His photographs strongly suggest that he happened to be in the right place at the right time - but their spontaneity was hard-won.

"He was willing to go the extra mile," said Dr Andrew Sargent, of English Heritage, at a talk at the museum - illustrating the point with a photograph of Gay crouching between feeding pigs.

Unconventional viewpoints were a key feature of his work and he travelled England with a stepladder on his car's roof-rack to obtain shots from high levels.

"He was an open-air person with an energetic approach - not a Cecil Beaton figure," said Sargent.

Ironically, a flaw in Sontag's argument is demonstrated by a Beaton retrospective at Chris Beetles in St James's.

From the earliest photographic experiments, in his bedroom and the drawing room of the family home in Hampstead, he constructed an idealised world.

He even placed a Victorian glass dome, which usually covered fake flowers, over the heads of sitters including Daphne and Angela du Maurier, the daughters of neighbour Sir Gerald du Maurier.

"The implication seems to have been that human appearance was just as unnatural and as ready for improvement by the manipulation of an artist, as any inert material," writes David Wootton in a catalogue essay.
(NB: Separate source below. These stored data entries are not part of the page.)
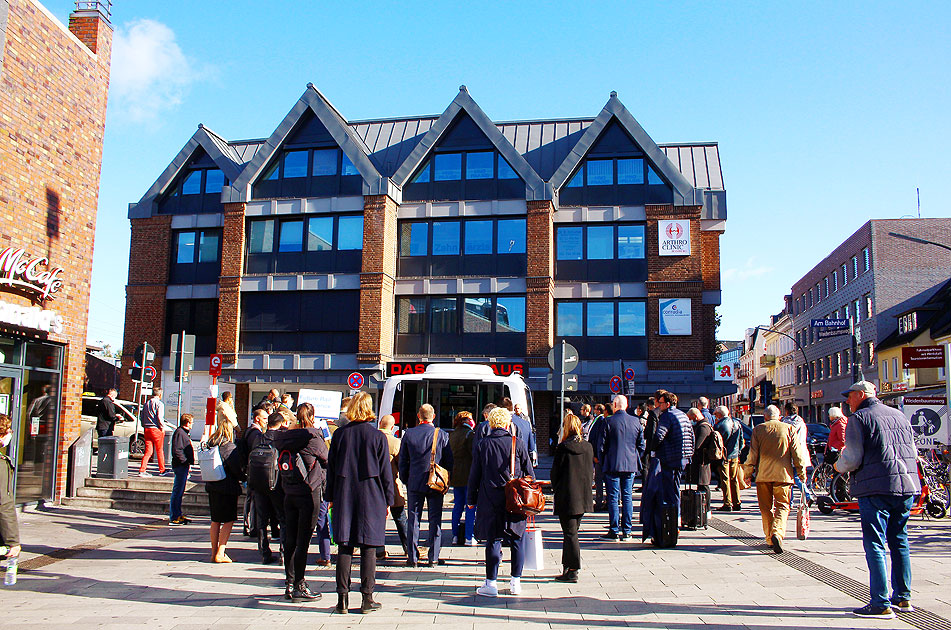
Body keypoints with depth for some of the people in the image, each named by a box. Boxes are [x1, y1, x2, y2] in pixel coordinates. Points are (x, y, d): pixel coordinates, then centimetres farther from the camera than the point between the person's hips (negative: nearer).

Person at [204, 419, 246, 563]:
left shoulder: (210, 446, 6)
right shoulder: (229, 447, -15)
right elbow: (237, 469, -14)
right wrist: (244, 478, 3)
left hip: (212, 487, 7)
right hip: (227, 488, -7)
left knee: (215, 520, 13)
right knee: (229, 520, 0)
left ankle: (214, 552, 18)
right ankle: (220, 554, -3)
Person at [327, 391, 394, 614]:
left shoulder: (339, 434, 2)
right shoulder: (378, 437, -5)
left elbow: (331, 468, 7)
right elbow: (385, 471, -2)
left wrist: (331, 496, 15)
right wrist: (388, 499, 6)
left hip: (344, 497, 2)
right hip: (371, 498, -2)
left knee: (344, 548, 7)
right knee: (368, 548, 3)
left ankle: (343, 598, 8)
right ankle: (367, 599, 6)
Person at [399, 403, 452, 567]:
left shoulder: (409, 434, -3)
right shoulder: (442, 435, -5)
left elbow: (402, 461, 3)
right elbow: (449, 461, 0)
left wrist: (405, 480, 14)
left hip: (414, 483, 1)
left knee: (413, 520, 8)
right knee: (435, 520, 7)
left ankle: (412, 557, 10)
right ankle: (433, 558, 8)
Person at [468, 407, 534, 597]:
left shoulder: (483, 444, 0)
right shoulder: (518, 444, 0)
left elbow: (475, 474, 3)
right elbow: (529, 474, 5)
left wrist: (471, 499, 11)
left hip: (491, 499, 0)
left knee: (493, 540, 3)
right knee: (516, 540, 9)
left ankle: (491, 584, 5)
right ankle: (515, 582, 15)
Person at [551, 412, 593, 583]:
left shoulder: (563, 448, -13)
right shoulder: (588, 447, 3)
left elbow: (555, 472, -8)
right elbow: (592, 472, 10)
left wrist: (556, 489, 8)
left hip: (567, 497, -5)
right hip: (583, 497, 5)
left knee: (570, 533, 0)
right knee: (572, 531, 15)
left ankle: (573, 571, 0)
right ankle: (568, 567, 22)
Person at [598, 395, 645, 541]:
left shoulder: (609, 422, -8)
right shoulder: (636, 421, 4)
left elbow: (603, 446, -4)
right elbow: (641, 445, 9)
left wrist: (602, 463, 8)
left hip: (613, 465, -4)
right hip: (631, 465, 4)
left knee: (613, 498, 1)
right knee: (627, 497, 9)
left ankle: (614, 531, 2)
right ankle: (627, 531, 11)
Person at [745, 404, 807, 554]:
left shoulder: (758, 429, 3)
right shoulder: (788, 428, 2)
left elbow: (752, 452, 1)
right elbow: (797, 453, 3)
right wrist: (801, 473, 10)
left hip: (763, 474, 1)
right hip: (783, 474, -1)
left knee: (766, 508, 10)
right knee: (782, 505, 3)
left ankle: (770, 539, 14)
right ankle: (777, 533, -20)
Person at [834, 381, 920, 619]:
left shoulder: (858, 418, -5)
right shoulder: (899, 415, 15)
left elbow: (852, 459, -12)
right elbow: (913, 453, 18)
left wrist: (839, 465, 8)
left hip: (876, 488, -7)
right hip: (907, 486, 7)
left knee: (875, 545, -3)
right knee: (899, 542, 16)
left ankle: (881, 604, -4)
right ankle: (903, 598, 23)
The dome appears in an iconic photograph of Beaton's sisters Baba and Nancy, taken in his bedroom soon after the family moved to Bayswater in 1926.

They are posed in evening dress on his four-poster bed, which had curtains of scarlet and gold stencilled silk and a puce-pink silk bedspread. Behind them is a peppermint wall on which he had painted huge lilies.

Despite being influenced by the commercial studios of the Edwardian era, Beaton always preferred private houses as settings for shoots and tried to create the impression that he was a gentleman amateur distant from trade. He was born in 1904 into an unpretentious middle-class family and felt he did not belong there. As a child, he was thrilled by the way his mother and aunt transformed themselves through glamorous clothes.

At Heath Mount Preparatory School in Hampstead and later at Harrow, Beaton was encouraged to explore his theatrical and artistic interests. At Cambridge, he won a reputation for performing in female roles and for set and costume design.

His ambition to be a celebrity in society was realised in 1926 when he was introduced into the Bright Young Things set, and then befriended Stephen Tennant and Edith Sitwell. The exhibition includes an extraordinary image of Sitwell prone as though dead, flanked by stone angels.

Other remarkable images among 70 vintage and modern prints are those of Garbo, Picasso and Sickert. Notes illuminate the circumstances of sittings, as in Beaton's account of the official coronation portrait in 1953.

"The Queen looked extremely minute under her robes and crown, her nose and hands chilled and her eyes tired." She admitted "The crown does get rather heavy." She had been wearing it for three hours.

o John Gay is at Burgh House, New End Square, Hampstead, until June 21. Open Wednesday to Friday and Sunday, noon to 5pm. Cecil Beaton is at 8 and 10 Ryder Street, St James's, until May 16. Open Monday to Saturday, 10am to 5.30pm.